PROBLEM TO SOLVE: List every phrase set inside quotation marks in the passage on faulty legal reasoning below.

(Beginning of TEXT UNDER STUDY)

Assign "the jury gave a forty-year sentence in this case without the probation option” to P; Assign "the jury would not have considered a lighter sentence even with probation option” to Q. The equation we end up with is this:

If the applicant received a forty-year sentence, then the jury would not have considered probation or a lighter sentence. Applicant received a forty-year sentence; therefore, the jury would not have considered probation or a lighter sentence.

This reasoning merely affirms the consequence, which is a non-sequitur (“it does not follow”) and faulty logic. See A.R. Lacey. A Dictionary of Philosophy (3d ed.1996). By plugging other facts into the model, the faulty logic is easier to see:

If the streets are wet, then it’s raining. The streets are wet; therefore, it's raining.

I would solidly renounce Mercado.

(End of TEXT UNDER STUDY)
(Beginning of STUDY MATERIAL)

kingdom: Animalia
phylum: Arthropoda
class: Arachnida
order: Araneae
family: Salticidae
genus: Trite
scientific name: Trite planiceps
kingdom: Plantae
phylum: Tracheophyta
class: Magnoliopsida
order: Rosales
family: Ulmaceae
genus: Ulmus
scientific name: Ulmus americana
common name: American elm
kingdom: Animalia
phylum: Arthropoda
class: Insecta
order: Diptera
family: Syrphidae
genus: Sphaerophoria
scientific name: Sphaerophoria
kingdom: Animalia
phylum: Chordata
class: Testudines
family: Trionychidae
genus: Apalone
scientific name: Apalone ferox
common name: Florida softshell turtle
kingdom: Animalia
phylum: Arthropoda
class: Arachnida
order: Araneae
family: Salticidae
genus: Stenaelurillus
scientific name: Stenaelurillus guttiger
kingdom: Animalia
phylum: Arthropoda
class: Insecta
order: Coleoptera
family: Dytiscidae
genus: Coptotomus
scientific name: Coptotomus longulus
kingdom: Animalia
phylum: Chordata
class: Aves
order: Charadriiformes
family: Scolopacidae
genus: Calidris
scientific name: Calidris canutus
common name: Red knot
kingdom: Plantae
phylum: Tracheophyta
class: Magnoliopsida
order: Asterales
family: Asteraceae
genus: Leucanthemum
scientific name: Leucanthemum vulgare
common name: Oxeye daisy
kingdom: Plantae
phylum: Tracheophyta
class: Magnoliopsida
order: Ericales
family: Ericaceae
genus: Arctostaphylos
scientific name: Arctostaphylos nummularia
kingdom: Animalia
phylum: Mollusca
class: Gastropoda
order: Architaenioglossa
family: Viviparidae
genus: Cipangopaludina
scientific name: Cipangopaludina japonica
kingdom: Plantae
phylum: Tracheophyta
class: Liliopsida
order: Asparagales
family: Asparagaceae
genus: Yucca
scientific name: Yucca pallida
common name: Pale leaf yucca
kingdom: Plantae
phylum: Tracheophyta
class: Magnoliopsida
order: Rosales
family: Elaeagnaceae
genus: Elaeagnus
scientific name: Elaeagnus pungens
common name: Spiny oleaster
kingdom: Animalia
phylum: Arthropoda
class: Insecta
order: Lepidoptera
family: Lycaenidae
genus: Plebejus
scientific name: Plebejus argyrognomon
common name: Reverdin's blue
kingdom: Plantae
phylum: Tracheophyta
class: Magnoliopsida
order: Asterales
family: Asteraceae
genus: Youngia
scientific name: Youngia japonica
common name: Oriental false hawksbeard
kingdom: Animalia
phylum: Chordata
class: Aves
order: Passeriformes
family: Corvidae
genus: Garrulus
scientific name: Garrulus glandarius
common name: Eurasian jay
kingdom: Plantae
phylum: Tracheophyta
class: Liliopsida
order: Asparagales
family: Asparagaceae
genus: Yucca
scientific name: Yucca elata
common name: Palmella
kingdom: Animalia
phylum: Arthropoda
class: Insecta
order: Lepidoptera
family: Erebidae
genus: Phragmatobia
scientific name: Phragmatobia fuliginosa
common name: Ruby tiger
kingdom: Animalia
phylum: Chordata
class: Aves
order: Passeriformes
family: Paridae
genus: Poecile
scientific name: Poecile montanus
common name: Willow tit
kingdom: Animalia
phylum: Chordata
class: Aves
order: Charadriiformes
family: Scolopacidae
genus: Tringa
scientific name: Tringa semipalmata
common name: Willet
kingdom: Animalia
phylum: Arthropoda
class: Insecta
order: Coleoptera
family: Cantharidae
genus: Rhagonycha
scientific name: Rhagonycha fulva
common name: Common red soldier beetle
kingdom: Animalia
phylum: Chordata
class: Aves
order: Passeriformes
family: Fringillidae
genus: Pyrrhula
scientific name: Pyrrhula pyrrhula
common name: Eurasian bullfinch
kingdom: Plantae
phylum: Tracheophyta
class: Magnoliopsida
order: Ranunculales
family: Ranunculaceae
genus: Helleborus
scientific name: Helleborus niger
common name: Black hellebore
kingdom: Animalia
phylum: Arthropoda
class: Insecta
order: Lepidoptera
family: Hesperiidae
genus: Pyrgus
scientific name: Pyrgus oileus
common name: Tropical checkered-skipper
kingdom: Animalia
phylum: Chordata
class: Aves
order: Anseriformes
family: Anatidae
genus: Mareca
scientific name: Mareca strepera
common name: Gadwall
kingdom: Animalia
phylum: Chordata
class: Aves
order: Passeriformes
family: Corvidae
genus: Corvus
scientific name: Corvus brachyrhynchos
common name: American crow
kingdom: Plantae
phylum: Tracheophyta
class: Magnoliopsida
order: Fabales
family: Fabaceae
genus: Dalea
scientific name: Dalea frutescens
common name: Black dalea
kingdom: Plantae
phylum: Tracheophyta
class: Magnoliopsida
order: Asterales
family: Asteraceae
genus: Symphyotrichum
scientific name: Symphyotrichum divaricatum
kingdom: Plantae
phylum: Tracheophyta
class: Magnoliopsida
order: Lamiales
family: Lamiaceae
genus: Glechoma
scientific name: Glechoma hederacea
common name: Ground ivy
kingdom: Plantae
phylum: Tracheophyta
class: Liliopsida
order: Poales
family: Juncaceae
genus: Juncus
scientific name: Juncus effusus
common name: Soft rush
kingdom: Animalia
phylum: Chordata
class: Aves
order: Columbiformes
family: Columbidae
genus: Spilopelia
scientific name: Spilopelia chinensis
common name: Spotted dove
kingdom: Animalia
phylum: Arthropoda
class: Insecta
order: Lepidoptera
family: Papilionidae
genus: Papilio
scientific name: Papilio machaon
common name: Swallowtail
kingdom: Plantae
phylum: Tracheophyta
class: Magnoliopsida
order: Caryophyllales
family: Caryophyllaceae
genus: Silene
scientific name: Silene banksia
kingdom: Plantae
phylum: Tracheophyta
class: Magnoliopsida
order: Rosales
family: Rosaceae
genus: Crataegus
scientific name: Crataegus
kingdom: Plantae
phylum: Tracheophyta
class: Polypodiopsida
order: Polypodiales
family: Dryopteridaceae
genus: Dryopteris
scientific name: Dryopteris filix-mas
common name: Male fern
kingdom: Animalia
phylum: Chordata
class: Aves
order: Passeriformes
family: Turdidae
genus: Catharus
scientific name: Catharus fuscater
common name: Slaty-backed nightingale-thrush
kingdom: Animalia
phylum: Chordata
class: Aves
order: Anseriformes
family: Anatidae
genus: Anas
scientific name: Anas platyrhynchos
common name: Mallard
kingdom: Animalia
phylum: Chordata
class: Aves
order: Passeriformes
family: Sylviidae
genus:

(End of STUDY MATERIAL)

RESULT:
- the jury gave a forty-year sentence in this case without the probation option
- the jury would not have considered a lighter sentence even with probation option
- it does not follow